- Солдата тягать нечего, - сказал он недружелюбно, выслушав меня.

- Да я вовсе не намерен тягать, - запротестовал я.

- Ну и все! - Он сбил с ладоней снег. - И башку ему нечего дурить. Не позволю!

- Товарищ...

Башлык закрыл его погоны. Он был старше меня по званию, я угадывал это по тону. Он зашагал к землянке. И у самой двери вдруг словно вспомнил про меня.

- Эх, солдат-то какой, вы бы знали! - проговорил он совсем другим тоном. - Солдат, как бы выразиться... только мышей не ловит... Эх!

Я расхохотался.

- Заходьте! - Он распахнул дверь и впустил меня в тепло землянки, врезанной в насыпь.

В полумраке перекликались голоса, кто-то храпел. Горели дна трофейных фонаря в кожаных чехлах, лучи скрещивались, отсвечивая серебром на топчане, на столике, заставленном котелками, на рельсах, держащих бревенчатый накат.

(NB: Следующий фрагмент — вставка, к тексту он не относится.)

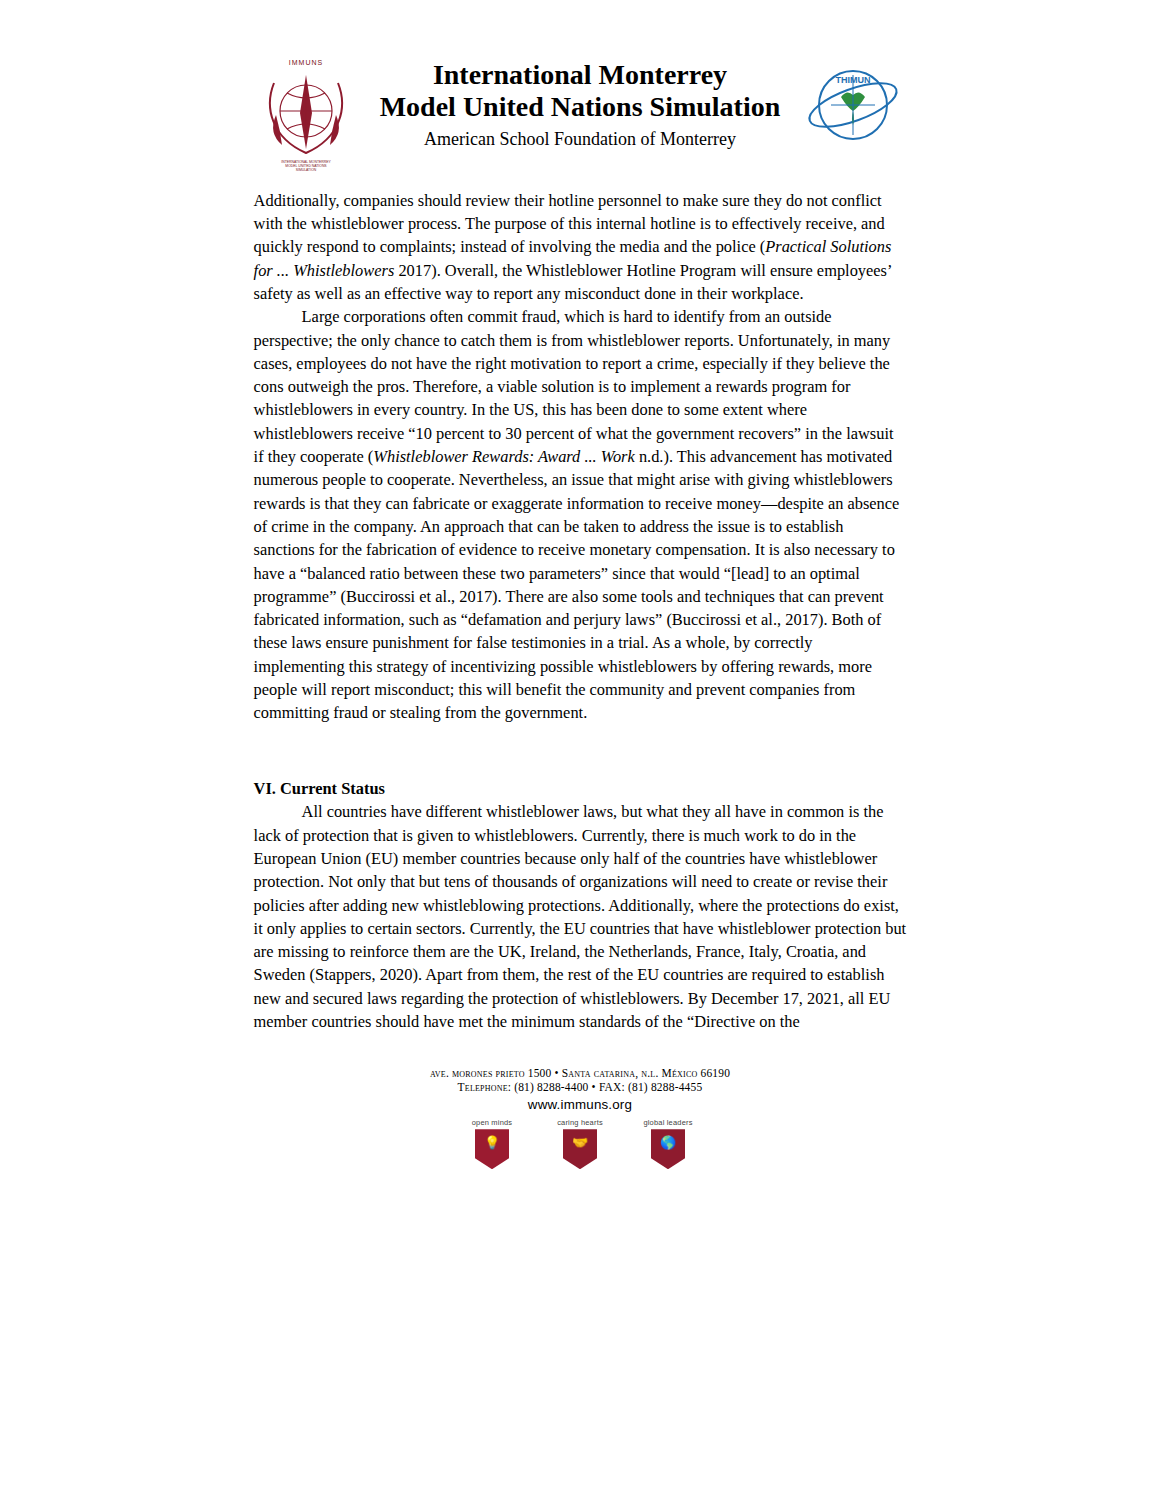IMMUNS INTERNATIONAL MONTERREY MODEL UNITED NATIONS SIMULATION
International Monterrey
Model United Nations Simulation
American School Foundation of Monterrey
THIMUN
Additionally, companies should review their hotline personnel to make sure they do not conflict with the whistleblower process. The purpose of this internal hotline is to effectively receive, and quickly respond to complaints; instead of involving the media and the police (Practical Solutions for ... Whistleblowers 2017). Overall, the Whistleblower Hotline Program will ensure employees’ safety as well as an effective way to report any misconduct done in their workplace.
Large corporations often commit fraud, which is hard to identify from an outside perspective; the only chance to catch them is from whistleblower reports. Unfortunately, in many cases, employees do not have the right motivation to report a crime, especially if they believe the cons outweigh the pros. Therefore, a viable solution is to implement a rewards program for whistleblowers in every country. In the US, this has been done to some extent where whistleblowers receive “10 percent to 30 percent of what the government recovers” in the lawsuit if they cooperate (Whistleblower Rewards: Award ... Work n.d.). This advancement has motivated numerous people to cooperate. Nevertheless, an issue that might arise with giving whistleblowers rewards is that they can fabricate or exaggerate information to receive money—despite an absence of crime in the company. An approach that can be taken to address the issue is to establish sanctions for the fabrication of evidence to receive monetary compensation. It is also necessary to have a “balanced ratio between these two parameters” since that would “[lead] to an optimal programme” (Buccirossi et al., 2017). There are also some tools and techniques that can prevent fabricated information, such as “defamation and perjury laws” (Buccirossi et al., 2017). Both of these laws ensure punishment for false testimonies in a trial. As a whole, by correctly implementing this strategy of incentivizing possible whistleblowers by offering rewards, more people will report misconduct; this will benefit the community and prevent companies from committing fraud or stealing from the government.
VI. Current Status
All countries have different whistleblower laws, but what they all have in common is the lack of protection that is given to whistleblowers. Currently, there is much work to do in the European Union (EU) member countries because only half of the countries have whistleblower protection. Not only that but tens of thousands of organizations will need to create or revise their policies after adding new whistleblowing protections. Additionally, where the protections do exist, it only applies to certain sectors. Currently, the EU countries that have whistleblower protection but are missing to reinforce them are the UK, Ireland, the Netherlands, France, Italy, Croatia, and Sweden (Stappers, 2020). Apart from them, the rest of the EU countries are required to establish new and secured laws regarding the protection of whistleblowers. By December 17, 2021, all EU member countries should have met the minimum standards of the “Directive on the
ave. morones prieto 1500 • Santa catarina, n.l. México 66190
Telephone: (81) 8288-4400 • FAX: (81) 8288-4455
www.immuns.org
open minds
💡
caring hearts
🤝
global leaders
🌎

Рельсы с этой же насыпи, с пути, разоренного немцами. Рельсы, по которым когда-то мчались поезда из Ленинграда в Одессу, везя отпускников к морю.

Котелки на столе тихонько позвякивают. Кругом в лесу беспорядочно рвутся снаряды. Я привык к этому и словно не слышал их, когда шел сюда. В землянку гул едва проникает, зато явственно отзываются алюминиевые солдатские котелки - певуче и задорно.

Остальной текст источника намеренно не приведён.